No. completely eliminating hallucinations in language model outputs is not currently possible. Language models are text prediction engines - they have to guess what the next word is. However, hallucinations can be significantly reduced through grounding, careful prompt design, and providing relevant context to language models. Check out the case law citation tool to learn more.
How can response quality be improved when using language models in legal contexts?
Enhancing response quality with language models in legal contexts involves prompt engineering and grounding techniques, which provide the language model with necessary contextual information. This approach ensures clear, context-aware, and accurate language model responses, effectively utilizing the model's reasoning capabilities over the provided knowledge.
What is prompt engineering in the context of language models and law?
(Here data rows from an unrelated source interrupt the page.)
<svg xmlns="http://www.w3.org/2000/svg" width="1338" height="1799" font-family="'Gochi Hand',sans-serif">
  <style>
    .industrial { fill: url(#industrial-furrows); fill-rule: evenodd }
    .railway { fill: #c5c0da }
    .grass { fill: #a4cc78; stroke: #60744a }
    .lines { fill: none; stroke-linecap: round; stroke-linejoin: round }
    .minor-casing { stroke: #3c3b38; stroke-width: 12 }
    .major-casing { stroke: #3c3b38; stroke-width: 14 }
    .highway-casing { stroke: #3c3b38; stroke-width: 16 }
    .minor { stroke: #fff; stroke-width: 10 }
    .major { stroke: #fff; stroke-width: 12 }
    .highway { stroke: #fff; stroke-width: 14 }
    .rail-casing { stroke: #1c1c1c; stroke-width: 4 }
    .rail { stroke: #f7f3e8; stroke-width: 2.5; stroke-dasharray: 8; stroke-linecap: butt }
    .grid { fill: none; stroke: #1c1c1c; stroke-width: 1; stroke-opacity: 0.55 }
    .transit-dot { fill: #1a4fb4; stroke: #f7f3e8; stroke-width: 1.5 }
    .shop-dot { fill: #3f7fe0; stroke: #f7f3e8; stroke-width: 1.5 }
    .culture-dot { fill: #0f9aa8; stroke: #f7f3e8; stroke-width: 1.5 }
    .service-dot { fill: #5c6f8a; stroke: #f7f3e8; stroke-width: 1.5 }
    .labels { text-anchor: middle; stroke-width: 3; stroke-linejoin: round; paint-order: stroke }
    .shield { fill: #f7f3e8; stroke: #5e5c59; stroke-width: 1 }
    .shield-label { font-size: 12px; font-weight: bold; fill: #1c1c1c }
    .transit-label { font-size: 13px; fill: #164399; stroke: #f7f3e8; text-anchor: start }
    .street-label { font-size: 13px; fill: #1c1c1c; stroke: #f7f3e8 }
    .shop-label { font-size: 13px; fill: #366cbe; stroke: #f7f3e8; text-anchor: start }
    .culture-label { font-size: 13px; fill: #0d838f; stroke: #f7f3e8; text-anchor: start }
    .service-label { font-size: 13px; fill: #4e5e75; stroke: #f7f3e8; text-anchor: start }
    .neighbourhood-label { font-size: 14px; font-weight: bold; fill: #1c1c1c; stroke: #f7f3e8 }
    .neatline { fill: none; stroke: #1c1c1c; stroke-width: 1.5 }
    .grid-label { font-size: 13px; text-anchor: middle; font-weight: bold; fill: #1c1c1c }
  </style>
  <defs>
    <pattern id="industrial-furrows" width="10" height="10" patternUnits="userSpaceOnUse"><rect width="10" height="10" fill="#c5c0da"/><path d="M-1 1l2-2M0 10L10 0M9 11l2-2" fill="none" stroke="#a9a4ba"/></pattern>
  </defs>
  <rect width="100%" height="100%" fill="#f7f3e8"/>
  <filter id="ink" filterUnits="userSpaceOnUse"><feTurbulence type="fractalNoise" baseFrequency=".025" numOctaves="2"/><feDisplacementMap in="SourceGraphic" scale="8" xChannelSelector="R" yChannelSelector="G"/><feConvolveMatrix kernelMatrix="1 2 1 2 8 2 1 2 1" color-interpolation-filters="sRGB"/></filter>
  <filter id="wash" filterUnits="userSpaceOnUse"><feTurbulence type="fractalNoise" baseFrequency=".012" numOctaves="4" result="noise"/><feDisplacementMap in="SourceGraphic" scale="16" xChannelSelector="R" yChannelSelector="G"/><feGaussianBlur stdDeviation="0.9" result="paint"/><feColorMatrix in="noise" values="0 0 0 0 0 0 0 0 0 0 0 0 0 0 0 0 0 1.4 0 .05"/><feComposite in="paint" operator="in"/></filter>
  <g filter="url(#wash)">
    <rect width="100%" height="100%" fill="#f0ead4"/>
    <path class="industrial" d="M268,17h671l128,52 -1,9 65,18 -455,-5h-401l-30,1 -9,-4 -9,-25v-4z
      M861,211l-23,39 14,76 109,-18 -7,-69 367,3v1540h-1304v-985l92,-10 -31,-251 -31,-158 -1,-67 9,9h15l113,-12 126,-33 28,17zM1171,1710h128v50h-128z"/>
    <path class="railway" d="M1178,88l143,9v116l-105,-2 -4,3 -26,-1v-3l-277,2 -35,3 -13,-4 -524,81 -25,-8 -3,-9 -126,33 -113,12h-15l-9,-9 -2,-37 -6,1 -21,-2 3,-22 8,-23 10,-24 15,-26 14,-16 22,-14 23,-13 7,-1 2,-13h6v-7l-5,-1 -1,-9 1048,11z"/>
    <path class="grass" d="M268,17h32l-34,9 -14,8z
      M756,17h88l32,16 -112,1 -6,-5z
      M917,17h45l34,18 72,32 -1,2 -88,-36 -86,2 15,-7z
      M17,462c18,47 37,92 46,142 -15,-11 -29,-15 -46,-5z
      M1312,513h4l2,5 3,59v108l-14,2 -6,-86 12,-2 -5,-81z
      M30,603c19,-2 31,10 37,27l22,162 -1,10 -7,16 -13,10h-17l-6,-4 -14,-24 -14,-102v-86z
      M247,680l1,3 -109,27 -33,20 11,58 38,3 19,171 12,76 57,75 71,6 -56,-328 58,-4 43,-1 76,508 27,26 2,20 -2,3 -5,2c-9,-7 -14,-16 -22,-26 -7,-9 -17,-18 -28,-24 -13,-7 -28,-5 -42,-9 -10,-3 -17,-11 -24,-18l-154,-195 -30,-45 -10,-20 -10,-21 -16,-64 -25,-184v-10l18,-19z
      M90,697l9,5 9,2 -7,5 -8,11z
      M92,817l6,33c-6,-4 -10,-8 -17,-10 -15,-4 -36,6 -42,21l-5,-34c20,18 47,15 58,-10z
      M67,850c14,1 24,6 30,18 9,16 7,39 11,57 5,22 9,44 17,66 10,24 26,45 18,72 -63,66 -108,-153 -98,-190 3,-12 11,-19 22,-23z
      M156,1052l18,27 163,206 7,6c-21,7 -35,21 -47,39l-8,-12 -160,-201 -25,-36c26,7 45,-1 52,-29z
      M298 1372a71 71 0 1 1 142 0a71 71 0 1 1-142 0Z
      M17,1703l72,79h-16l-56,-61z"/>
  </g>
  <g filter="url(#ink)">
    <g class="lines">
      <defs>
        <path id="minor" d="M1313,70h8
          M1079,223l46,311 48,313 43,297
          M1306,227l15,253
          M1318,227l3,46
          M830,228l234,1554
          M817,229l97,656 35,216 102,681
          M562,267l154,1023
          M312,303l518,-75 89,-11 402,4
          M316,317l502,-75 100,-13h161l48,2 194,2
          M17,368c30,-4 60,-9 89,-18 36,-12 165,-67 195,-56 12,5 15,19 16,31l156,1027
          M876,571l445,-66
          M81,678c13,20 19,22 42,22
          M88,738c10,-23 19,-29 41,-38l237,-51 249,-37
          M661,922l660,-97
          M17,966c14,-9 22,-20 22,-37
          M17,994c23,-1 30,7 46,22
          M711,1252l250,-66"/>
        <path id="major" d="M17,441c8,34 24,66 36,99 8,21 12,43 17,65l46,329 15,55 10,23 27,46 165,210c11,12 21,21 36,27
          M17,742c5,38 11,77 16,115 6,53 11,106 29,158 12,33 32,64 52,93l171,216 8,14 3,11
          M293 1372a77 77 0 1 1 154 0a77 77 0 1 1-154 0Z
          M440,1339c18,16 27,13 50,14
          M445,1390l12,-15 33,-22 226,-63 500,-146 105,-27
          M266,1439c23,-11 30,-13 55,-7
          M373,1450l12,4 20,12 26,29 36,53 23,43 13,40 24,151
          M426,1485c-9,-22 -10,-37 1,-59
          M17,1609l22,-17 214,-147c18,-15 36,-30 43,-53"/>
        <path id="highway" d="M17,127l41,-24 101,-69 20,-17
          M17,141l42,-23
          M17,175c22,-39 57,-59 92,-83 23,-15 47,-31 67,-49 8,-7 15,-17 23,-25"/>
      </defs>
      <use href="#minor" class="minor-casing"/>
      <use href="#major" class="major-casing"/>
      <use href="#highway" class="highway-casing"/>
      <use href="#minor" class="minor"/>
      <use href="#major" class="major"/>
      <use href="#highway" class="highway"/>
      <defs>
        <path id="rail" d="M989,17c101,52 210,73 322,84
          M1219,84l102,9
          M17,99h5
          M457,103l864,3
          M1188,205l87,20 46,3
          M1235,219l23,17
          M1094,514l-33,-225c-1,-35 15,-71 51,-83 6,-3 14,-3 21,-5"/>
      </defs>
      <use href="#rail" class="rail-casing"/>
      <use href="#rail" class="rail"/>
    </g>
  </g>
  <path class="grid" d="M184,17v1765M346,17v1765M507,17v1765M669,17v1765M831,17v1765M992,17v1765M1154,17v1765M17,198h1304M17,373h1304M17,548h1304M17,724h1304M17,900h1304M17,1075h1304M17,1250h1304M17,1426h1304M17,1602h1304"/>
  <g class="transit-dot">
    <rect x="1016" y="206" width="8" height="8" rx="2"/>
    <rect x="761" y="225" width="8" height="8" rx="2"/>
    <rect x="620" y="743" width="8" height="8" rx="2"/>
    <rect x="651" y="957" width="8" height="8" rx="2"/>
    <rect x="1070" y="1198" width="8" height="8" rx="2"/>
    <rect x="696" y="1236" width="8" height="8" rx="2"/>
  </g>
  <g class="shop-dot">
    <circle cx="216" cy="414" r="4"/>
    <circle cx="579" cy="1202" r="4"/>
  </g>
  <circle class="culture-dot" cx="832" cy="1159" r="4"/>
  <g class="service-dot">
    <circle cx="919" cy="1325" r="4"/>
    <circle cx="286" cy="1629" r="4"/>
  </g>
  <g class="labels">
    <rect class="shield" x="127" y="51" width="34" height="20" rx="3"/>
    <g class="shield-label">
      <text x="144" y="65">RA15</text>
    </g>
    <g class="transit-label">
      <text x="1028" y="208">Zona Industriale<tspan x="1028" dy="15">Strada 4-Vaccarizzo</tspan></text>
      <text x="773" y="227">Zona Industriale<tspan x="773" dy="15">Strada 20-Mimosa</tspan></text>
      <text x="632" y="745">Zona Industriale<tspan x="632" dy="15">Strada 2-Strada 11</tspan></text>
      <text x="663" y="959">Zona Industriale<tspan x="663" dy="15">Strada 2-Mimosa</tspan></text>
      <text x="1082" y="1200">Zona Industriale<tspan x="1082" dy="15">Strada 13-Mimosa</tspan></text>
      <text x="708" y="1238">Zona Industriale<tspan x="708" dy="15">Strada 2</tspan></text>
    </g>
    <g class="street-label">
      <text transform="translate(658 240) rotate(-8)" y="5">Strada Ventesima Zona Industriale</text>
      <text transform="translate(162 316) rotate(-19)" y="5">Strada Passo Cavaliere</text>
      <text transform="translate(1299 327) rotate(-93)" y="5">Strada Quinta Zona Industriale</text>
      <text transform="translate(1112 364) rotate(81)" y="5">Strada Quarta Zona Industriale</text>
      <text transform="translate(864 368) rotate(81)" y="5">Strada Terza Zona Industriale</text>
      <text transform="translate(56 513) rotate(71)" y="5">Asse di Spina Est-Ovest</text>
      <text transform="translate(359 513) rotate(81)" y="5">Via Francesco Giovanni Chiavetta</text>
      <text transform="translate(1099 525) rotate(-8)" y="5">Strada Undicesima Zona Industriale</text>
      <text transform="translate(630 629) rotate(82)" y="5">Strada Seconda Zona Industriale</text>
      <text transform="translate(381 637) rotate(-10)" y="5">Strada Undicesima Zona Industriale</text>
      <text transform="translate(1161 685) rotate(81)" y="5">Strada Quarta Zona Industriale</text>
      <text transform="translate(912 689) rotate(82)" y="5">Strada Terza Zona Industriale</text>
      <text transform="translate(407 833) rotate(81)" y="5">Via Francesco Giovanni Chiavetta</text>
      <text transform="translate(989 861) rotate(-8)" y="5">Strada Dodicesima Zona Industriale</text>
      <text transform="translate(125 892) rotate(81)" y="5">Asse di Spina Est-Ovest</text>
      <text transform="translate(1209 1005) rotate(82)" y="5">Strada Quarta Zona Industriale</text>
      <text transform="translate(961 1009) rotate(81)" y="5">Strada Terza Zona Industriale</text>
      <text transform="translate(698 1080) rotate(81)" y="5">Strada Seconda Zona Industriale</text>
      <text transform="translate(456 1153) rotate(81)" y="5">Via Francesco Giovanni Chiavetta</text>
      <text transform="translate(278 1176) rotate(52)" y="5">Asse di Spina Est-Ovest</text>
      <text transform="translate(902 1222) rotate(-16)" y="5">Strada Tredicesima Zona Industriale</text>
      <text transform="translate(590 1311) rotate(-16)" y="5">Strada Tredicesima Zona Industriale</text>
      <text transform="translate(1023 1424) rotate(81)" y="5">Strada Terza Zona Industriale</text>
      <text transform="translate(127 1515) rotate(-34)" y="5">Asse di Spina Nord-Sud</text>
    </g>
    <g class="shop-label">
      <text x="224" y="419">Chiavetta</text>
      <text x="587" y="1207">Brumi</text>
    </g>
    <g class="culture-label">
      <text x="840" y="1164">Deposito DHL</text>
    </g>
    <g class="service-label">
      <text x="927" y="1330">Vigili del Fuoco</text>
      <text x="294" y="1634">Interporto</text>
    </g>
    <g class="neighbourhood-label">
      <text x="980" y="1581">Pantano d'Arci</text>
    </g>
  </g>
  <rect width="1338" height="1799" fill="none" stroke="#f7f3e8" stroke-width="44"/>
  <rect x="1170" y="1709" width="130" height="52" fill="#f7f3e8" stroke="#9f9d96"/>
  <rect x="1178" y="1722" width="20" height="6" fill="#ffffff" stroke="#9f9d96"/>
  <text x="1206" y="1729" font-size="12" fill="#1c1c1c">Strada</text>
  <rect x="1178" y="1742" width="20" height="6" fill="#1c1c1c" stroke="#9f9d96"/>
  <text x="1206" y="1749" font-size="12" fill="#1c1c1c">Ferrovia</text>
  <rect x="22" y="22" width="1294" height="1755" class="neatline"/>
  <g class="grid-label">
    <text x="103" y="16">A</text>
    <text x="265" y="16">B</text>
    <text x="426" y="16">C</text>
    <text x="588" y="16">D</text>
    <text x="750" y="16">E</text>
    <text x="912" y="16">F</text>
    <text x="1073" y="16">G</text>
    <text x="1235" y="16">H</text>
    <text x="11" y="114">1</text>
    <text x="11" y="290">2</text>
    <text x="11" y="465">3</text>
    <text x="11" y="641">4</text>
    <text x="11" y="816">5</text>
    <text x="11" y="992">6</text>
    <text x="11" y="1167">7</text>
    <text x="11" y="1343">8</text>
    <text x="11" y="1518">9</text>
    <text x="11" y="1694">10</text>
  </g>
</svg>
Prompt engineering involves designing specific queries or instructions to guide AI models towards generating more accurate and contextually appropriate responses. It's a critical skill for legal professionals using AI, ensuring that the technology aligns with the specific needs and nuances of legal cases.
What are some basic prompting techniques to improve response quality in language models
A few basic techniques to improve response quality in language models include (1) specifying clear task formats and tone, (2) encouraging step-by-step thinking through a chain of thought approach, and (3) persona prompting. These techniques help in eliciting more precise and relevant responses.
What is "grounding" a language model?
Grounding a language model is connecting it to a reliable datasource. Grounding with Retrieval Augmented Generation (RAG) helps mitigate hallucinations while enhancing the model's accuracy. This process involves providing the language model with a rich context or specific information to base its responses on, leading to more accurate and reliable outputs.
What are hyper parameters in language models, and how do they change outputs?
Hyperparameters in language models, such as temperature, token window, and penalties, significantly influence the model's outputs. The temperature setting affects the creativity or randomness of the response, the token window determines the scope of the output, and penalties help prevent repetitive or redundant phrases. Adjusting these settings allows legal professionals to tailor the language model's responses, ensuring they are suitable for the specific requirements of brainstorming, legal research, drafting, or analysis.